Le groupe Rougier, l’un des leaders mondiaux de la production et commerce du bois, dont l’une de ses filiale se trouve au Gabon, s’est déclaré le 2 mars en cessation de paiements devant le tribunal de commerce de Poitiers (France).

Un employé de Rougier au Gabon. © rougier.fr

 

Le négociant en bois tropicaux, implanté à Niort, a déposé son bilan vendredi dernier, ont rapporté plusieurs média hexagonaux, assurant avoir appris l’information auprès du tribunal de commerce de Poitiers.

Le groupe s’est déclaré en cessation de paiements auprès du tribunal de commerce de Poitiers. Le dossier sera examiné le vendredi 9 mars par les magistrats.

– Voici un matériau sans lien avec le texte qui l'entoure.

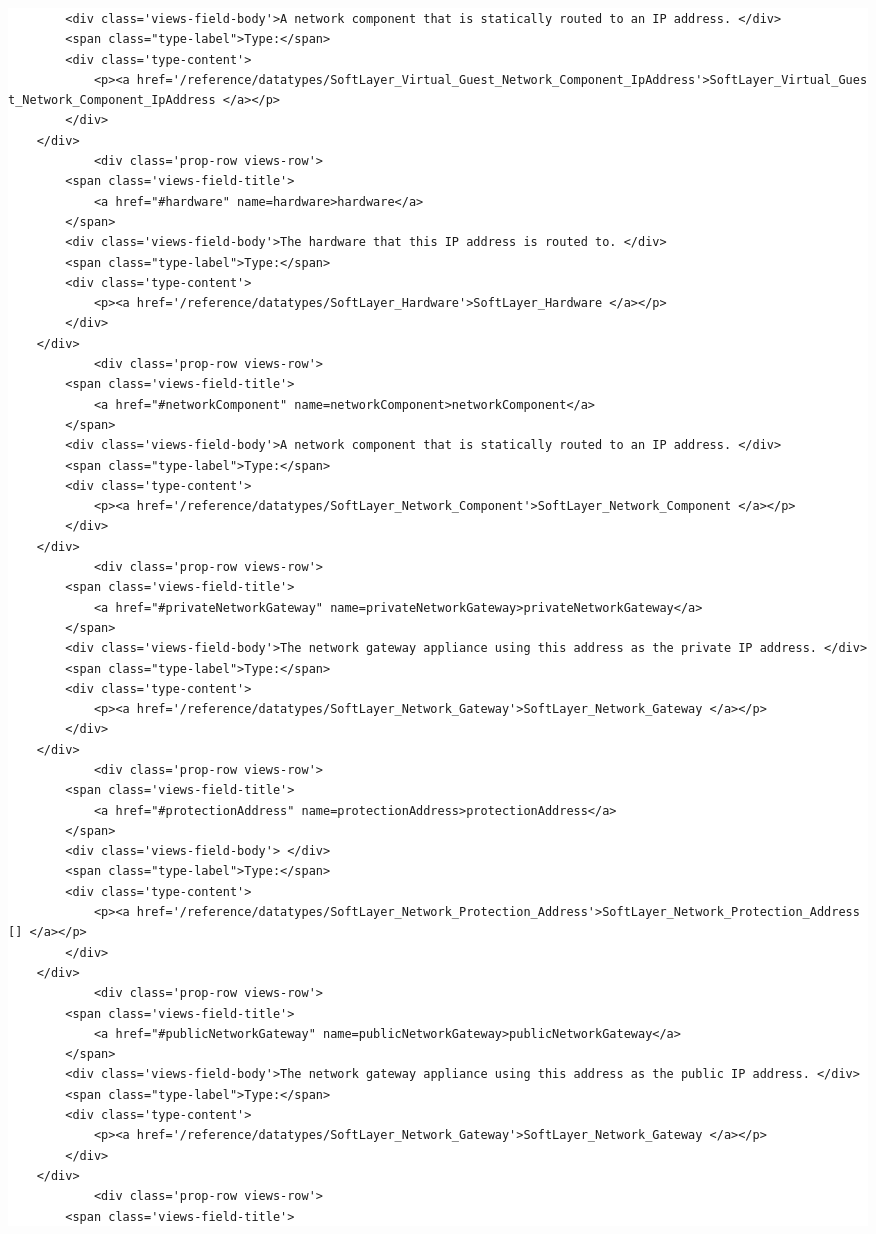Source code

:             <div class='views-field-body'>A network component that is statically routed to an IP address. </div>
            <span class="type-label">Type:</span> 
            <div class='type-content'>
                <p><a href='/reference/datatypes/SoftLayer_Virtual_Guest_Network_Component_IpAddress'>SoftLayer_Virtual_Guest_Network_Component_IpAddress </a></p>
            </div>
        </div>
                <div class='prop-row views-row'>
            <span class='views-field-title'>
                <a href="#hardware" name=hardware>hardware</a>
            </span>
            <div class='views-field-body'>The hardware that this IP address is routed to. </div>
            <span class="type-label">Type:</span> 
            <div class='type-content'>
                <p><a href='/reference/datatypes/SoftLayer_Hardware'>SoftLayer_Hardware </a></p>
            </div>
        </div>
                <div class='prop-row views-row'>
            <span class='views-field-title'>
                <a href="#networkComponent" name=networkComponent>networkComponent</a>
            </span>
            <div class='views-field-body'>A network component that is statically routed to an IP address. </div>
            <span class="type-label">Type:</span> 
            <div class='type-content'>
                <p><a href='/reference/datatypes/SoftLayer_Network_Component'>SoftLayer_Network_Component </a></p>
            </div>
        </div>
                <div class='prop-row views-row'>
            <span class='views-field-title'>
                <a href="#privateNetworkGateway" name=privateNetworkGateway>privateNetworkGateway</a>
            </span>
            <div class='views-field-body'>The network gateway appliance using this address as the private IP address. </div>
            <span class="type-label">Type:</span> 
            <div class='type-content'>
                <p><a href='/reference/datatypes/SoftLayer_Network_Gateway'>SoftLayer_Network_Gateway </a></p>
            </div>
        </div>
                <div class='prop-row views-row'>
            <span class='views-field-title'>
                <a href="#protectionAddress" name=protectionAddress>protectionAddress</a>
            </span>
            <div class='views-field-body'> </div>
            <span class="type-label">Type:</span> 
            <div class='type-content'>
                <p><a href='/reference/datatypes/SoftLayer_Network_Protection_Address'>SoftLayer_Network_Protection_Address[] </a></p>
            </div>
        </div>
                <div class='prop-row views-row'>
            <span class='views-field-title'>
                <a href="#publicNetworkGateway" name=publicNetworkGateway>publicNetworkGateway</a>
            </span>
            <div class='views-field-body'>The network gateway appliance using this address as the public IP address. </div>
            <span class="type-label">Type:</span> 
            <div class='type-content'>
                <p><a href='/reference/datatypes/SoftLayer_Network_Gateway'>SoftLayer_Network_Gateway </a></p>
            </div>
        </div>
                <div class='prop-row views-row'>
            <span class='views-field-title'>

«Confronté à une situation difficile persistante au Cameroun, le groupe Rougier voit son chiffre d’affaires 2017 se replier de 7,5% par rapport à l’exercice précédent», expliquait l’entreprise dans un communiqué publié le 14 février. Le négociant français, qui emploie 3.000 personnes dont 97 % en Afrique, où le groupe contrôle sept usines, invoque entre autres, «l’engorgement chronique du port de Douala» perturbant «profondément le fonctionnement des filiales camerounaise, congolaise et centrafricaine».

Le groupe Rougier est présent en Afrique au Cameroun, Congo, Gabon et Centrafrique. Il a démarré ses activités sur le continent en 1952, en décrochant son premier permis d’exploitation forestière au Gabon. A travers ses filiales gabonaises, l’entreprise exploite près de 880 000 ha de forêt pour une production de l’ordre de 300 000 m³ de grumes/an. Rougier Gabon emploie environ 1 500 personnes.